[Collected data]
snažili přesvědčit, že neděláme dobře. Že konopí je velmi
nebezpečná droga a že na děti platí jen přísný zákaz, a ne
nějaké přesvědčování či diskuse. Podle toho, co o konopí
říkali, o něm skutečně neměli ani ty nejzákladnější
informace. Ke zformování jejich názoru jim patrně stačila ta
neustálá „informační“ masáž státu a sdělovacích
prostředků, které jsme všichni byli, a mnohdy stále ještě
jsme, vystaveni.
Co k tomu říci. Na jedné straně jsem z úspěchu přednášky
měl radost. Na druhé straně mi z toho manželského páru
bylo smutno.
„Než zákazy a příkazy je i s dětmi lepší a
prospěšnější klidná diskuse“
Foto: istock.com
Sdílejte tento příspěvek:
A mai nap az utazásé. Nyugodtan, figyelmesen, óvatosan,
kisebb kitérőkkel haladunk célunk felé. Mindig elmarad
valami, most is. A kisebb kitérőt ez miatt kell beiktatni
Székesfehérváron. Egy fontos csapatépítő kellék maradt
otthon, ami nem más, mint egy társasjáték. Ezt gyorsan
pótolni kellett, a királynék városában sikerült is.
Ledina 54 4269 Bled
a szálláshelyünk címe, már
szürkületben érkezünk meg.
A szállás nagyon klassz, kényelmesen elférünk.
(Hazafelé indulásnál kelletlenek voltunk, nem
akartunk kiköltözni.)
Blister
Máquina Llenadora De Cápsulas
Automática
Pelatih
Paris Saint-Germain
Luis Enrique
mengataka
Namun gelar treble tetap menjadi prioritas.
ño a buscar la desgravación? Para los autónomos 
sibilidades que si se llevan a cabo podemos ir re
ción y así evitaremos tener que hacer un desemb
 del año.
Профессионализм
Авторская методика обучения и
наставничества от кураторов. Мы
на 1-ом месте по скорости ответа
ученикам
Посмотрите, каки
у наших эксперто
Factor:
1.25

YOUR ASSIGNMENT
Copy every line of text from all of the items above, keeping each character and line break unchanged.

SOLUTION TO THIS TASK
snažili přesvědčit, že neděláme dobře. Že konopí je velmi
nebezpečná droga a že na děti platí jen přísný zákaz, a ne
nějaké přesvědčování či diskuse. Podle toho, co o konopí
říkali, o něm skutečně neměli ani ty nejzákladnější
informace. Ke zformování jejich názoru jim patrně stačila ta
neustálá „informační“ masáž státu a sdělovacích
prostředků, které jsme všichni byli, a mnohdy stále ještě
jsme, vystaveni.
Co k tomu říci. Na jedné straně jsem z úspěchu přednášky
měl radost. Na druhé straně mi z toho manželského páru
bylo smutno.
„Než zákazy a příkazy je i s dětmi lepší a
prospěšnější klidná diskuse“
Foto: istock.com
Sdílejte tento příspěvek:
A mai nap az utazásé. Nyugodtan, figyelmesen, óvatosan,
kisebb kitérőkkel haladunk célunk felé. Mindig elmarad
valami, most is. A kisebb kitérőt ez miatt kell beiktatni
Székesfehérváron. Egy fontos csapatépítő kellék maradt
otthon, ami nem más, mint egy társasjáték. Ezt gyorsan
pótolni kellett, a királynék városában sikerült is.
Ledina 54 4269 Bled
a szálláshelyünk címe, már
szürkületben érkezünk meg.
A szállás nagyon klassz, kényelmesen elférünk.
(Hazafelé indulásnál kelletlenek voltunk, nem
akartunk kiköltözni.)
Blister
Máquina Llenadora De Cápsulas
Automática
Pelatih
Paris Saint-Germain
Luis Enrique
mengataka
Namun gelar treble tetap menjadi prioritas.
ño a buscar la desgravación? Para los autónomos 
sibilidades que si se llevan a cabo podemos ir re
ción y así evitaremos tener que hacer un desemb
 del año.
Профессионализм
Авторская методика обучения и
наставничества от кураторов. Мы
на 1-ом месте по скорости ответа
ученикам
Посмотрите, каки
у наших эксперто
Factor:
1.25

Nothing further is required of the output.